#### [Assignment]
Revise the material below by replacing every "chart" with "graph" and keeping everything else unchanged. Leave the pictures out of your answer.

Materials provided START

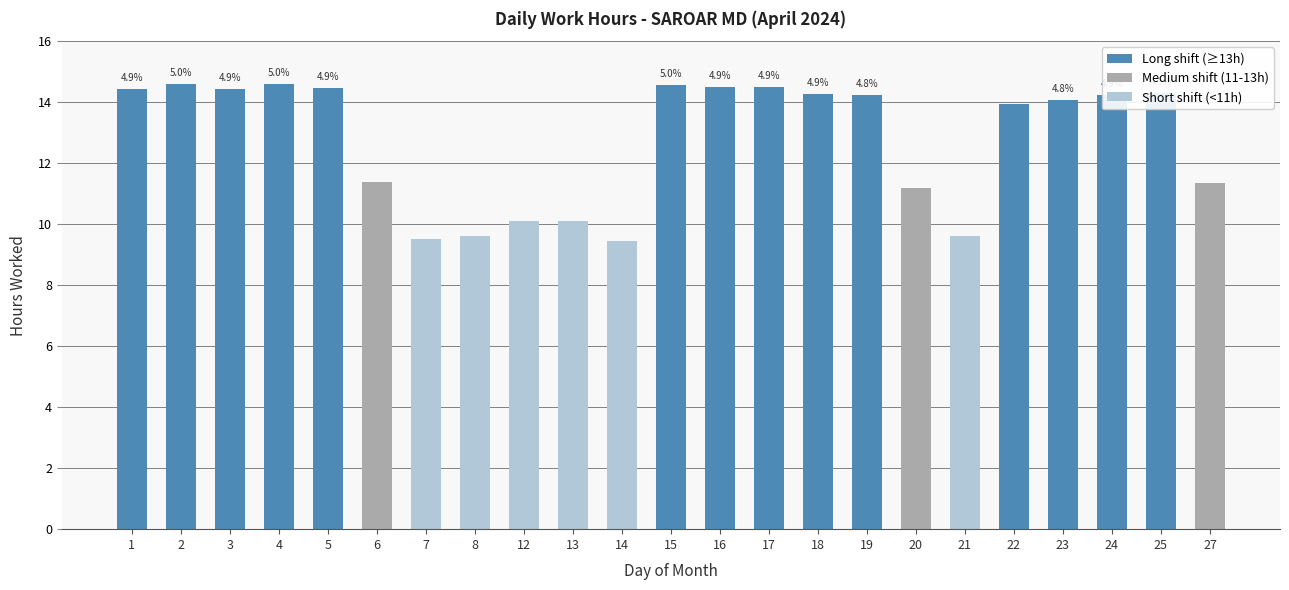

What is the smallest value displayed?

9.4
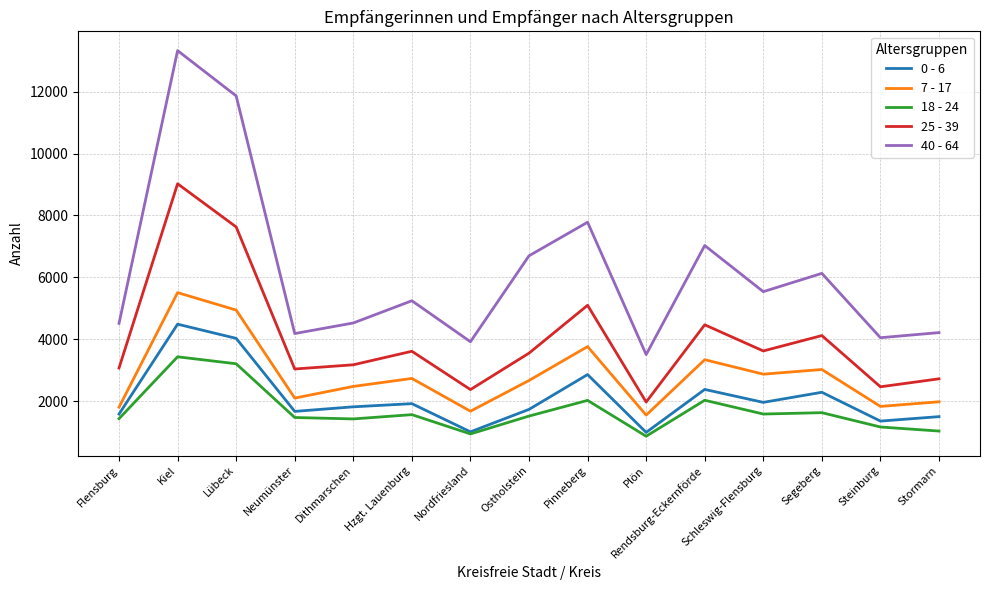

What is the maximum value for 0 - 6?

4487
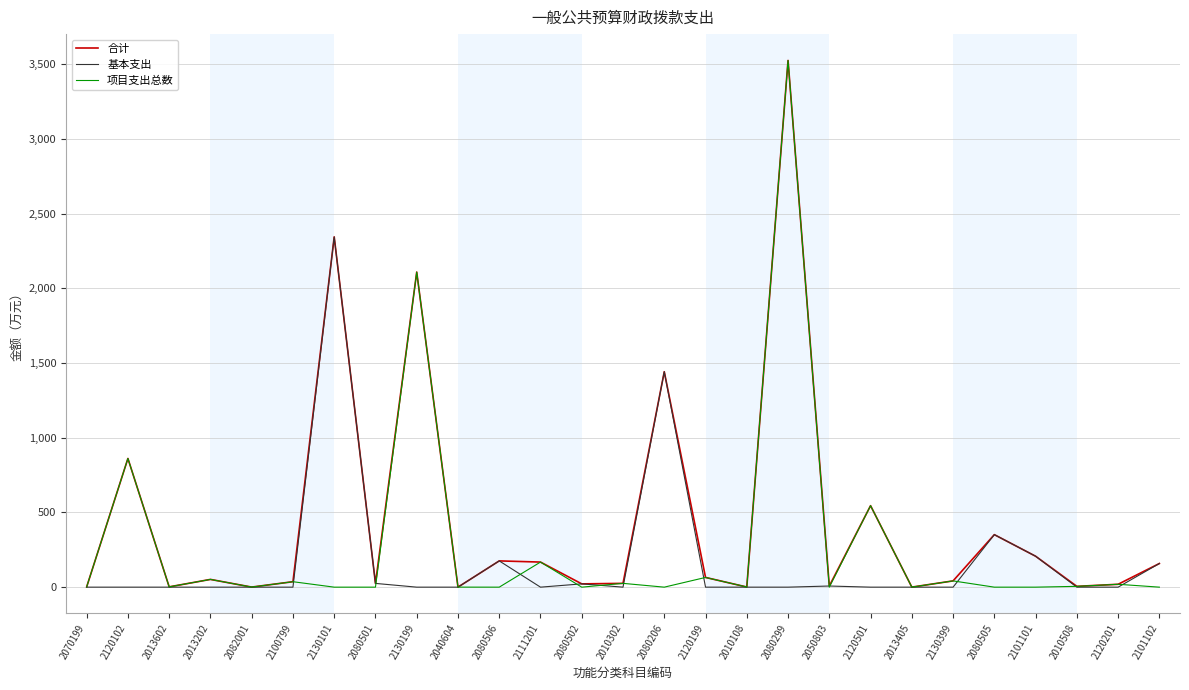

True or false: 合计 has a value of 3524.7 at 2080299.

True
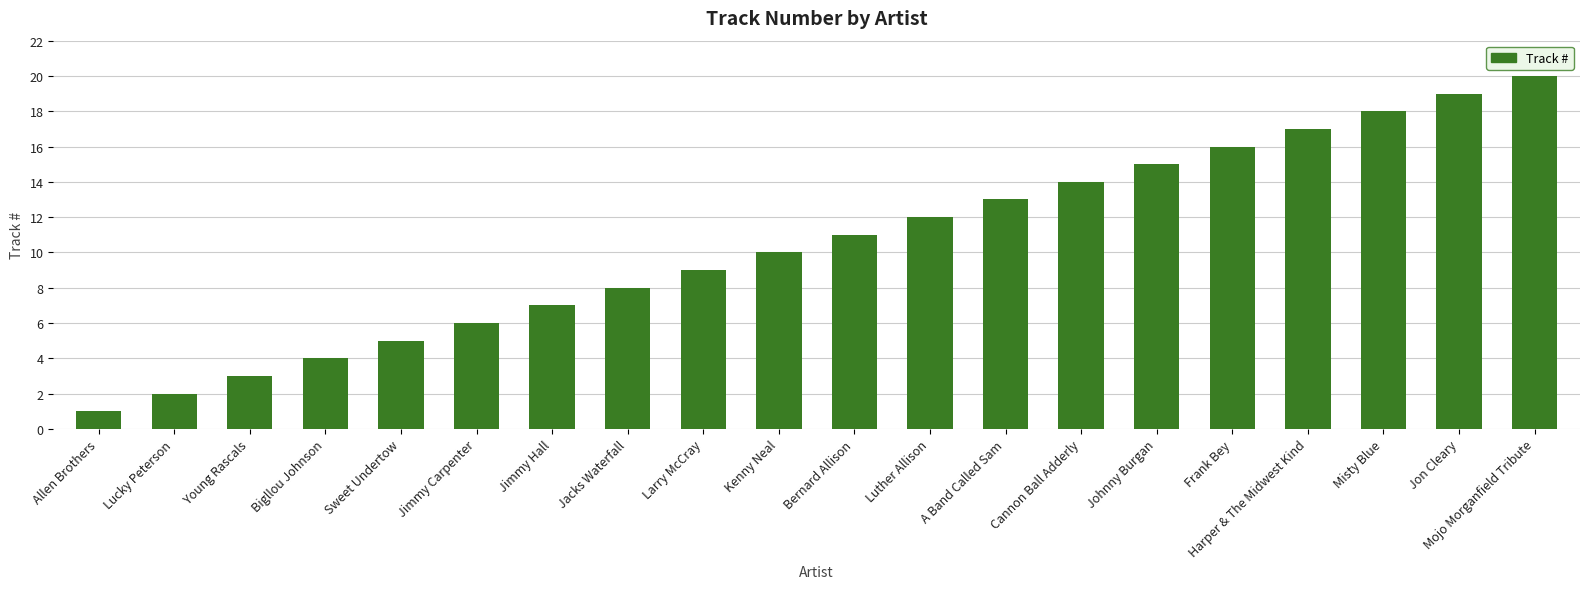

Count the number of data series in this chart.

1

Materials provided END

#### [Reply to the exercise]
What is the smallest value displayed?

9.4

What is the maximum value for 0 - 6?

4487

True or false: 合计 has a value of 3524.7 at 2080299.

True

Count the number of data series in this graph.

1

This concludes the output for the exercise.